-- Exercise material follows --
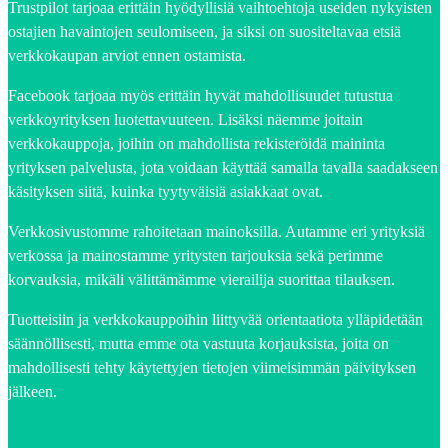
Trustpilot tarjoaa erittäin hyödyllisiä vaihtoehtoja useiden nykyisten
ostajien havaintojen seulomiseen, ja siksi on suositeltavaa etsiä
verkkokaupan arviot ennen ostamista.
Facebook tarjoaa myös erittäin hyvät mahdollisuudet tutustua
verkkoyrityksen luotettavuuteen. Lisäksi näemme joitain
verkkokauppoja, joihin on mahdollista rekisteröidä maininta
yrityksen palvelusta, jota voidaan käyttää samalla tavalla saadakseen
käsityksen siitä, kuinka tyytyväisiä asiakkaat ovat.
Verkkosivustomme rahoitetaan mainoksilla. Autamme eri yrityksiä
verkossa ja mainostamme yritysten tarjouksia sekä perimme
korvauksia, mikäli välittämämme vierailija suorittaa tilauksen.
Tuotteisiin ja verkkokauppoihin liittyvää orientaatiota ylläpidetään
säännöllisesti, mutta emme ota vastuuta korjauksista, joita on
mahdollisesti tehty käytettyjen tietojen viimeisimmän päivityksen
jälkeen.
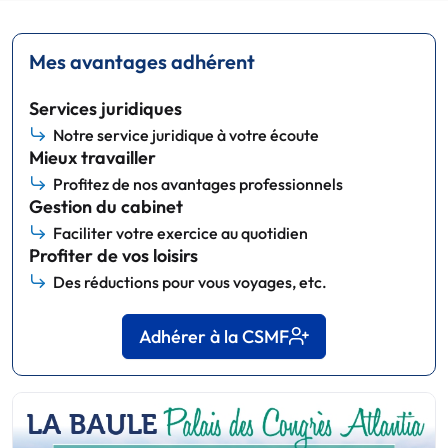
Mes avantages adhérent
Services juridiques
Notre service juridique à votre écoute
Mieux travailler
Profitez de nos avantages professionnels
Gestion du cabinet
Faciliter votre exercice au quotidien
Profiter de vos loisirs
Des réductions pour vous voyages, etc.
Adhérer à la CSMF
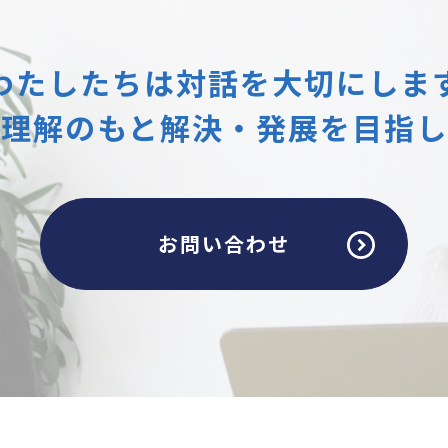
わたしたちは
対話を大切にしま
互理解のもと
解決・発展を目指し
お問い合わせ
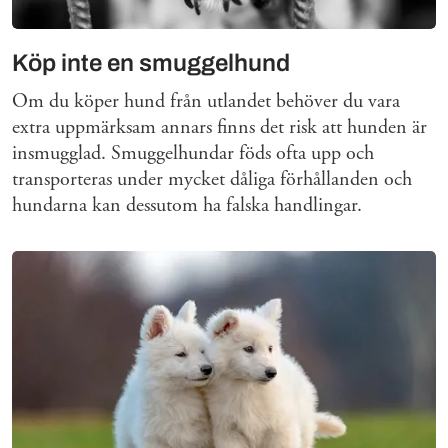
Köp inte en smuggelhund
Om du köper hund från utlandet behöver du vara
extra uppmärksam annars finns det risk att hunden är
insmugglad. Smuggelhundar föds ofta upp och
transporteras under mycket dåliga förhållanden och
hundarna kan dessutom ha falska handlingar.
-- Exercise material concluded --
Written task
Copy out the lines from the start of the records up to and including the line with "verkkokauppoja, joihin on", leaving out the pictures.

Output for this task
Trustpilot tarjoaa erittäin hyödyllisiä vaihtoehtoja useiden nykyisten
ostajien havaintojen seulomiseen, ja siksi on suositeltavaa etsiä
verkkokaupan arviot ennen ostamista.
Facebook tarjoaa myös erittäin hyvät mahdollisuudet tutustua
verkkoyrityksen luotettavuuteen. Lisäksi näemme joitain
verkkokauppoja, joihin on mahdollista rekisteröidä maininta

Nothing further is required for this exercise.